Download large objects concurrently
Affects | Status | Importance | Assigned to | Milestone | |
---|---|---|---|---|---|
python-swiftclient |
Confirmed
|
Wishlist
|
Unassigned |
Bug Description
When uploading a segmented object, we use concurrent connections to boost throughput. We should do something similar during downloads. There are at least two ways we could do this:
Option 1: we could do something like what we do for --skip-identical -- tack on a ?multipart-
Option 2: issue the GET normally, then check the content-length of the object that we're getting. If it's larger than some threshold (1GB? probably want it configurable) then issue several ranged GETs, and close the original connection after reading the first "segment". Note that this segment size may not line up with the segment size used during upload.
The second option has the benefit of not needing any special knowledge about the object, which means (1) it should work for any new types of large objects we might come up with and (2) it may be beneficial even for regular objects, as the subsequent connections may pull from different replicas.

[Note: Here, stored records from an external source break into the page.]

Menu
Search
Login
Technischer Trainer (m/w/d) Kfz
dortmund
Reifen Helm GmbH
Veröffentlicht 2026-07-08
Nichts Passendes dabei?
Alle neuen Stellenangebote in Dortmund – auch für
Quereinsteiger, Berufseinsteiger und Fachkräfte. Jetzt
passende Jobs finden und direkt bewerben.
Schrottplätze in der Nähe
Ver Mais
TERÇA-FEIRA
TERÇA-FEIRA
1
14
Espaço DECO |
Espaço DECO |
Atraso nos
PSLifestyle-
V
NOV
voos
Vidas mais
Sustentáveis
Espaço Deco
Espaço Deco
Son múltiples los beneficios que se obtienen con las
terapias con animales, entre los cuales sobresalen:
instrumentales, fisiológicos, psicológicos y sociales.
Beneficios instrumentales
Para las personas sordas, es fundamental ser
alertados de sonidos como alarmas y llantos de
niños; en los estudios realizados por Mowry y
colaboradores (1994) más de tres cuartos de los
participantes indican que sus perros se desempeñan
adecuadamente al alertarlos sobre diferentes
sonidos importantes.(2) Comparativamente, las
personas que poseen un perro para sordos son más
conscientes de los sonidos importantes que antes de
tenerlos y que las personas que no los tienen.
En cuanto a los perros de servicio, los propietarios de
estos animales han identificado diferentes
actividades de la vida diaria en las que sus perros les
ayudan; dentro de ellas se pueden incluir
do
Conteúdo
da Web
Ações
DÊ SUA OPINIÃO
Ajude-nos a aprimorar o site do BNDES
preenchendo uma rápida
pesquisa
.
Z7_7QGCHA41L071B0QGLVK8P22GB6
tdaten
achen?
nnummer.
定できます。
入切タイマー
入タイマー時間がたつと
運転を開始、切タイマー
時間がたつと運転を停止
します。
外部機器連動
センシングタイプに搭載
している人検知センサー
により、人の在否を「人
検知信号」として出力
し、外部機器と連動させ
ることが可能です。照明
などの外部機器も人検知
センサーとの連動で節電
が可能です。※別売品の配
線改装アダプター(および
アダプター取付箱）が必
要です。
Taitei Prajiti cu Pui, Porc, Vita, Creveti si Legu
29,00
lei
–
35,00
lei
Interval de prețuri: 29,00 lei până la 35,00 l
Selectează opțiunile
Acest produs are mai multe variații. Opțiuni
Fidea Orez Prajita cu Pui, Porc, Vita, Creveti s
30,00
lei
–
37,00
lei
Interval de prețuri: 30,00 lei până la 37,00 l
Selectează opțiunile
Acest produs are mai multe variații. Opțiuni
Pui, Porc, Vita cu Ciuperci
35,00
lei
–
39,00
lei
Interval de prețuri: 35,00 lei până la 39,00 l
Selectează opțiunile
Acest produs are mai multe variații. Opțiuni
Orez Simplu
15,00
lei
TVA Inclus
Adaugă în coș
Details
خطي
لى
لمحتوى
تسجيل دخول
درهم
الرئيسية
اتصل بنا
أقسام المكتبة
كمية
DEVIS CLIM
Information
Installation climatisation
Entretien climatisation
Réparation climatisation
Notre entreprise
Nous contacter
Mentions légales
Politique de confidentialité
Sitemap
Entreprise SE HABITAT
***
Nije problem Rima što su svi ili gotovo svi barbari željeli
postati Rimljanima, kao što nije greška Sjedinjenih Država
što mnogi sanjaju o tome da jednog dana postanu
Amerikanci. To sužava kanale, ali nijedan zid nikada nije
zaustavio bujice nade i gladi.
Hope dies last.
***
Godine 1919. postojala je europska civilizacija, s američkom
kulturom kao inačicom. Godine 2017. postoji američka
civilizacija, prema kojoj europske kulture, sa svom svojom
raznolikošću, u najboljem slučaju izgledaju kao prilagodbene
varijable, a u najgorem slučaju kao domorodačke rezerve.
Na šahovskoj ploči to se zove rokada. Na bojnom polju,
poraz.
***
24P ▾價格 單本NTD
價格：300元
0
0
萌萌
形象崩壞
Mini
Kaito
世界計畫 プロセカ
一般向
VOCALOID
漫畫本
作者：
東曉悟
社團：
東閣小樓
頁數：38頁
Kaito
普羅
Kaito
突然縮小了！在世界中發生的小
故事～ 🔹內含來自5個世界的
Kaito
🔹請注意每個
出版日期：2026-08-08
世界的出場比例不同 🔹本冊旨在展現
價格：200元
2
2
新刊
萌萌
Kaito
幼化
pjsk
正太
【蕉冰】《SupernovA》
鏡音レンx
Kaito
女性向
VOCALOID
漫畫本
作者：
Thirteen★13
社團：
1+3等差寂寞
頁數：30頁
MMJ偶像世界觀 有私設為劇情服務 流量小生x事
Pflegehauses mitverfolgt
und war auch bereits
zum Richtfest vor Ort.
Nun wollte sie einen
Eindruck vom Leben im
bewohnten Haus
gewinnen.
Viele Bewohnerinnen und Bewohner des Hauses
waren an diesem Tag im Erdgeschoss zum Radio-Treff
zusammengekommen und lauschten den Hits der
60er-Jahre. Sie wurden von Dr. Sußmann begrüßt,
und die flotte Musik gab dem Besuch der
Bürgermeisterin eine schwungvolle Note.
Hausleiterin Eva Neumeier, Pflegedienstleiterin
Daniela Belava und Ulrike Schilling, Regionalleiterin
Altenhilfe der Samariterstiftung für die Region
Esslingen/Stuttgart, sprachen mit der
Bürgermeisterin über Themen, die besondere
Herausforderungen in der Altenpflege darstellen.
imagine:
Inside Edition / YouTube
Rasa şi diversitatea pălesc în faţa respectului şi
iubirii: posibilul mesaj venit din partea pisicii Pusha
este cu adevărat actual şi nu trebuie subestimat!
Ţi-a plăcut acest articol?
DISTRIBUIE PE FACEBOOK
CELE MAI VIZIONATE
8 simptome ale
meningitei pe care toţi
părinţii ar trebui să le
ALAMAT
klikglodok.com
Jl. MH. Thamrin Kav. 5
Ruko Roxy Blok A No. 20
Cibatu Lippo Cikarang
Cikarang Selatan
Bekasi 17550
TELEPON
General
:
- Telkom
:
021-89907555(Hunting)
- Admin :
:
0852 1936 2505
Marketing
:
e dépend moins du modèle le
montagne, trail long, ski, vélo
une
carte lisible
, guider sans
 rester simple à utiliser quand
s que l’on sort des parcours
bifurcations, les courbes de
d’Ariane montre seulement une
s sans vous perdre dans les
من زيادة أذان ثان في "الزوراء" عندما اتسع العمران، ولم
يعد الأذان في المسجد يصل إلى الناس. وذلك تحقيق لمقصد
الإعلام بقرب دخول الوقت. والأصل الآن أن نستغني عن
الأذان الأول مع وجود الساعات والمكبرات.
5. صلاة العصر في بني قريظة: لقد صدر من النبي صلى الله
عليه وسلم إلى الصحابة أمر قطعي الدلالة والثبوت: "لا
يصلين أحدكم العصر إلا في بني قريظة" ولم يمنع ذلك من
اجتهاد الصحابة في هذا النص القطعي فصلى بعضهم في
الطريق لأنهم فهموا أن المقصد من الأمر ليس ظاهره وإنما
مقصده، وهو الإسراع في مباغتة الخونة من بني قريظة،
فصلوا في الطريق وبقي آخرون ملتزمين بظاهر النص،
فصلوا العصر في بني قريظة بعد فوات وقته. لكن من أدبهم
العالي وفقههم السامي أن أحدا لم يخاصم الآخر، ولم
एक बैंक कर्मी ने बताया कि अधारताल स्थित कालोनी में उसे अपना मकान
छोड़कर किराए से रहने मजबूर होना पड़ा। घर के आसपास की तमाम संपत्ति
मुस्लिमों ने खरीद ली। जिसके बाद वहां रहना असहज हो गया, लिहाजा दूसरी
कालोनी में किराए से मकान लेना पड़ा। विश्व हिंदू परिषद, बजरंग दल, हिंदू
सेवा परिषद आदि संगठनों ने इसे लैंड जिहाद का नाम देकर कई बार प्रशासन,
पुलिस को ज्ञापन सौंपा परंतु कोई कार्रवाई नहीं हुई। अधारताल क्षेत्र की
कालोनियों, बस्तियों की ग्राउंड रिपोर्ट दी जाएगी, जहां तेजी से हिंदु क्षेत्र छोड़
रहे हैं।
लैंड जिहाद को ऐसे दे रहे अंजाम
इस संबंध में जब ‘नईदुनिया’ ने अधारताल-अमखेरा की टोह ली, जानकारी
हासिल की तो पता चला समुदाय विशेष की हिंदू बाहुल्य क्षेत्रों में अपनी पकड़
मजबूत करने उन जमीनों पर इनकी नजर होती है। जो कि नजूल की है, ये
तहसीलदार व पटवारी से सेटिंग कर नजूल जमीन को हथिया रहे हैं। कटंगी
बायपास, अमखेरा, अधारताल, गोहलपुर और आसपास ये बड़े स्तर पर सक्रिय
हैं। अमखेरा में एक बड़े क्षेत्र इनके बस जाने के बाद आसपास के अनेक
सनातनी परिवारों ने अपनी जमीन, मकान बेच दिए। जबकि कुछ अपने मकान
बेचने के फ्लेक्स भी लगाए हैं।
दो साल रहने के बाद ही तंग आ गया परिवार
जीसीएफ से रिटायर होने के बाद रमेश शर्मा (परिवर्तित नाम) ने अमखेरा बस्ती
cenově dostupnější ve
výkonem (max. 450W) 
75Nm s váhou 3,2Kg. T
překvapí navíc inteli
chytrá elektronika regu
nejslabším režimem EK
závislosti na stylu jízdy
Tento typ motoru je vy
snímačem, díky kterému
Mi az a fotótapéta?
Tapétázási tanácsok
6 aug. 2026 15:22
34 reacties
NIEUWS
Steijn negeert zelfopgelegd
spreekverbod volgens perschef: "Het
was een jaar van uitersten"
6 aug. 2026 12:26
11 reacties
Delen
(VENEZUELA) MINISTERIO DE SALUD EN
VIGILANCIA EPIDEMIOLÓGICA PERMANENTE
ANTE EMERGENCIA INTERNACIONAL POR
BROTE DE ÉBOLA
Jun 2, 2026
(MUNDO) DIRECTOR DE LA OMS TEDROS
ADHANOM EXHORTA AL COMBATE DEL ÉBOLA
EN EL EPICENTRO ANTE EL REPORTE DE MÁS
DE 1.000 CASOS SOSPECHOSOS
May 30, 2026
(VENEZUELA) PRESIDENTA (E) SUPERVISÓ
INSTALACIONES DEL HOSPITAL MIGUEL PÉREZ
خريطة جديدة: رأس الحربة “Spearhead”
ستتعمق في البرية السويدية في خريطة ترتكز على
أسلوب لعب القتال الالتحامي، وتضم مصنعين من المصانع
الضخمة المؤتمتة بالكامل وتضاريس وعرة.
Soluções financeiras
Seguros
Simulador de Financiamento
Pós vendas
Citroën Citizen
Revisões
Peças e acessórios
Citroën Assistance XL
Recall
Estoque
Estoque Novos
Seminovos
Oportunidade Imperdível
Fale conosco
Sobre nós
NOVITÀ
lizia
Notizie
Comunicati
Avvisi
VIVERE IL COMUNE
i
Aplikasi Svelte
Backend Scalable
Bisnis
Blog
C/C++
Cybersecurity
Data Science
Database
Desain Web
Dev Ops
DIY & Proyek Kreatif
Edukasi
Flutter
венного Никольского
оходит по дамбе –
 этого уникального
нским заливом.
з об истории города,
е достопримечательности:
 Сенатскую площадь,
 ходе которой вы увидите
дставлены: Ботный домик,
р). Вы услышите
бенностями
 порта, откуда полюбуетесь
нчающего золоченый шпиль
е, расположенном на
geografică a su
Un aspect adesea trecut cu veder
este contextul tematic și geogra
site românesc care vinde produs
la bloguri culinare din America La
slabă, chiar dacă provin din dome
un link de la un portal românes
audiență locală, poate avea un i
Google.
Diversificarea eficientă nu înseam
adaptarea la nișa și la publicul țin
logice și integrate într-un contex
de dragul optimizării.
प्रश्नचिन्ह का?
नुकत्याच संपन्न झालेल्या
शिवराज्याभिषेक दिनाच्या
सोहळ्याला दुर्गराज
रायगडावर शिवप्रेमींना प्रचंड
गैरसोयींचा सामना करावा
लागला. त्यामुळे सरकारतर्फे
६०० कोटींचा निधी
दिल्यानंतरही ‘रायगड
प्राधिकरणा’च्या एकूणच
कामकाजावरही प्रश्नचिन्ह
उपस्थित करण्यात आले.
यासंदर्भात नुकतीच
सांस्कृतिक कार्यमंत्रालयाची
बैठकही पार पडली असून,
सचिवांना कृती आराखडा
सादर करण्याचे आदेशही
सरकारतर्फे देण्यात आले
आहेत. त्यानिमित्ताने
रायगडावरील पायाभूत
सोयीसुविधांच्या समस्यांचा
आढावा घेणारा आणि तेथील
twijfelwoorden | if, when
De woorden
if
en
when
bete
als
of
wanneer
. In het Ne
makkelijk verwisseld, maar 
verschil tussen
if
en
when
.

However, it will litter operators' swift logs with "Client disconnected" warnings.
I don't think the Range request approach is likely to yield much results - the backend isn't doing anything to load balance the disks servicing the requests - if you make three requests you're just as likely to trounce on yourself as hit a different replica on a new disk.
If swiftclient wants to download the entirety of a SLO it seems not unreasonable to me that on a GET response with a Static-Large-Object header we could consider the potential tradeoff to close the current connection and instead download each segment into the gaps of a preallocated sparse file.